Sekretaris Jenderal Indonesian Food Security Reform (IFSR), Isyraf Madjid, menilai program MBG seharusnya dijauhkan dari kepentingan politik jangka pendek. “Memberi makan bergizi kepada anak seharusnya menjadi komitmen kemanusiaan, bukan alat politik. Pemerintah perlu memperkuat aspek tata kelola dan komunikasi publik agar program ini dinilai dari manfaatnya, bukan dari siapa yang menjalankannya,” ujar Isyraf di Jakarta, Rabu (12/11/2025).
Isyraf menambahkan, karena MBG ditetapkan sebagai program prioritas nasional, keberhasilan maupun kegagalannya kerap ditarik menjadi ukuran politik. “Narasi yang terlalu defensif membuat publik sulit menilai apa yang sebenarnya telah diperbaiki. Padahal transparansi data dan laporan audit jauh lebih efektif dalam membangun kepercayaan,” katanya.
Belajar dari praktik global, sejumlah negara seperti Amerika Serikat menunjukkan bahwa konsistensi tata kelola dan legitimasi lokal dapat menenangkan ketegangan politik. Di sana, program makan sekolah disesuaikan dengan kapasitas daerah, namun tetap berada di bawah standar nasional yang ketat.

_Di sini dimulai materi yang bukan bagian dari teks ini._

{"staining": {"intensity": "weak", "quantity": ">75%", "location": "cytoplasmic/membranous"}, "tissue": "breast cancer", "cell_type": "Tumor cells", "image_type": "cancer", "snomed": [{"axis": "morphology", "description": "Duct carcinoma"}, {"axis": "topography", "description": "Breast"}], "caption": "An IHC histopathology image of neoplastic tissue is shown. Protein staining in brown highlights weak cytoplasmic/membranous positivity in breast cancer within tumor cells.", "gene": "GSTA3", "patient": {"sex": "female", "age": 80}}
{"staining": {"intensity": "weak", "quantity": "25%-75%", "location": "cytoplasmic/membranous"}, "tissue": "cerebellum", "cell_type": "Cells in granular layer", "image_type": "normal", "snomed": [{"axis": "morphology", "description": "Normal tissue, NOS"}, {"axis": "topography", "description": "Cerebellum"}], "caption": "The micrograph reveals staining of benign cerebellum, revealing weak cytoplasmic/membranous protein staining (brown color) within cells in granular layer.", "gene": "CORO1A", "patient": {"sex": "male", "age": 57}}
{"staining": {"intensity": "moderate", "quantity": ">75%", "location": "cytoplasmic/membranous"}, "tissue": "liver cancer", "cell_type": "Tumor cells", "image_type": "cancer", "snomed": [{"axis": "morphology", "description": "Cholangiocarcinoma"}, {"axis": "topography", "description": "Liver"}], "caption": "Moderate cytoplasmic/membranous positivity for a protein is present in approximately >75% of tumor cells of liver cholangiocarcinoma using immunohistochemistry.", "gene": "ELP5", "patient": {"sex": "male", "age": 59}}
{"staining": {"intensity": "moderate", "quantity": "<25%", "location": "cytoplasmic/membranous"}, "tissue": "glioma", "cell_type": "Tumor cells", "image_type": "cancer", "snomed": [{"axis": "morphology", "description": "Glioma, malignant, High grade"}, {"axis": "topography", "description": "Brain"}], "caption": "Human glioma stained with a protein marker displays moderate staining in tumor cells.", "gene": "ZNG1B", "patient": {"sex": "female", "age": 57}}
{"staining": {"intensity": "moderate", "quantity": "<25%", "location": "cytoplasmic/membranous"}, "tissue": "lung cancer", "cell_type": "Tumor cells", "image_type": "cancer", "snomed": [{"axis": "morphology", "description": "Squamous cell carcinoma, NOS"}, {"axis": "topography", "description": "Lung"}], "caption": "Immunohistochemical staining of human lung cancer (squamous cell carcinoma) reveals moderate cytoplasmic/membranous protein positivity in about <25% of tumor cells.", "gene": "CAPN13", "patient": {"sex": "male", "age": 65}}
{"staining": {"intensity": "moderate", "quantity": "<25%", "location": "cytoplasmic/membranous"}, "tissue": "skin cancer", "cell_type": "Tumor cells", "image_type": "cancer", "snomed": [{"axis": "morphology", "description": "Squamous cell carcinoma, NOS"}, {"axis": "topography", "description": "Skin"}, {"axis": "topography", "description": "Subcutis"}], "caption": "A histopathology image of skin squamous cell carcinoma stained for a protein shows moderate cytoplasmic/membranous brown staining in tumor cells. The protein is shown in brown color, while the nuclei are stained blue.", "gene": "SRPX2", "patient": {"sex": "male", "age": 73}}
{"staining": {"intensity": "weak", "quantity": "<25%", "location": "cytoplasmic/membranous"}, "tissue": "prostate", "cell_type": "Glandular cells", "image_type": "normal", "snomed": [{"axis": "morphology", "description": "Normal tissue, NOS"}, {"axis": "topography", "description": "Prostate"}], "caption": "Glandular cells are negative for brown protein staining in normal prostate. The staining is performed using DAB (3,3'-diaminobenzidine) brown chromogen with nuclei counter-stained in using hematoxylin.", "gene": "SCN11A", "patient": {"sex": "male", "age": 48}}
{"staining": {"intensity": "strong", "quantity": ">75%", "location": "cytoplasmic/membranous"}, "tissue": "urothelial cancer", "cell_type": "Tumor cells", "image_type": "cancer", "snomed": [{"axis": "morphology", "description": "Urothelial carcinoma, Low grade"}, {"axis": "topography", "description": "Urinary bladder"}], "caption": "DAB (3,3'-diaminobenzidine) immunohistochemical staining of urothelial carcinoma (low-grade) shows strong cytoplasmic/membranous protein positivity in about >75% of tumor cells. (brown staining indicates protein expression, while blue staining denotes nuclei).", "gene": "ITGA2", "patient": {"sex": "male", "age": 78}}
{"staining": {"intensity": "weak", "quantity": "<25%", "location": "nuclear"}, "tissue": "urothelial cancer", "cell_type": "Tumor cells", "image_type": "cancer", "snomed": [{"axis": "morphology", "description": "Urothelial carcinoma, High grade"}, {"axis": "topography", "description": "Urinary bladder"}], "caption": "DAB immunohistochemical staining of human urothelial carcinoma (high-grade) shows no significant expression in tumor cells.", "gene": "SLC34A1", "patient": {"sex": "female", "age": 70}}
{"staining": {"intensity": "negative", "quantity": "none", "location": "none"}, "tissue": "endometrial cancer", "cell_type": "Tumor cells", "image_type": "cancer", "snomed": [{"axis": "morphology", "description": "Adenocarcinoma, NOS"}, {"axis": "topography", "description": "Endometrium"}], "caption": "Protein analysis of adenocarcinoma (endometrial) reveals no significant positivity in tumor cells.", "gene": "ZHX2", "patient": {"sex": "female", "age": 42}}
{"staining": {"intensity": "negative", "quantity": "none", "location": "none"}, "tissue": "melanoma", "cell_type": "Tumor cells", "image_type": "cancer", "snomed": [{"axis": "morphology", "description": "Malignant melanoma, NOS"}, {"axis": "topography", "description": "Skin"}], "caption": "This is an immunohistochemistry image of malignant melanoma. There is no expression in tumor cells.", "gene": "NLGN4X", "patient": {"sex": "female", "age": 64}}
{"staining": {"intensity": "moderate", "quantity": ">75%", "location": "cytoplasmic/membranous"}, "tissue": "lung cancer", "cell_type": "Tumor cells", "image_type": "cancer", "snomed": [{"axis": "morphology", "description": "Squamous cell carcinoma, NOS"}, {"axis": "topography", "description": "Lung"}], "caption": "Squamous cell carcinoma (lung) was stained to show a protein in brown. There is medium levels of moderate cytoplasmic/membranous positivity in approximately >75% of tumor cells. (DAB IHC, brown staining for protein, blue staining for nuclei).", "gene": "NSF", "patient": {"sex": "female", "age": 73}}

Pemerintah Indonesia berencana menerapkan sistem serupa. Ekspansi MBG akan dilakukan bertahap berdasarkan kesiapan daerah, dengan persyaratan mencakup sertifikasi dapur, audit rantai pasok, dan kesiapan rantai dingin. Setiap kabupaten dan kota nantinya akan memiliki dasbor publik berisi hasil uji keamanan pangan, daftar pemasok terverifikasi, log insiden, serta tindakan korektif yang telah dilakukan.
Pengawasan juga akan diperkuat melalui kolaborasi antara Badan Gizi Nasional, auditor independen dari perguruan tinggi, lembaga swadaya masyarakat, serta komite orang tua siswa. Pendekatan rotasi pengawasan lintas provinsi dinilai dapat mengurangi risiko konflik kepentingan di daerah.
“Transparansi dan audit publik akan menjadi kunci agar masyarakat yakin program ini dijalankan dengan benar,” kata Isyraf menegaskan.
Pemerintah menargetkan keberhasilan MBG tidak hanya diukur dari jumlah porsi yang dibagikan, tetapi juga dari hasil nyata seperti penurunan anemia, peningkatan kehadiran sekolah, dan capaian belajar anak.
Dalam kunjungan ke salah satu sekolah penerima manfaat di Surakarta, makanan tersaji bergizi, fasilitas dapur bersih, dan anak-anak tampak fokus belajar. Gambaran seperti ini diharapkan dapat meluas ke seluruh daerah.
Pengamat kebijakan publik menilai, jika dijalankan dengan konsisten dan bebas dari tarik-menarik kepentingan politik, MBG berpotensi menjadi program sosial berkelanjutan seperti halnya Jaminan Kesehatan Nasional (JKN).
“Yang akan diingat masyarakat bukan perdebatan politiknya, tetapi bagaimana negara hadir memberi makan bergizi kepada generasi penerusnya,” ujar Isyraf.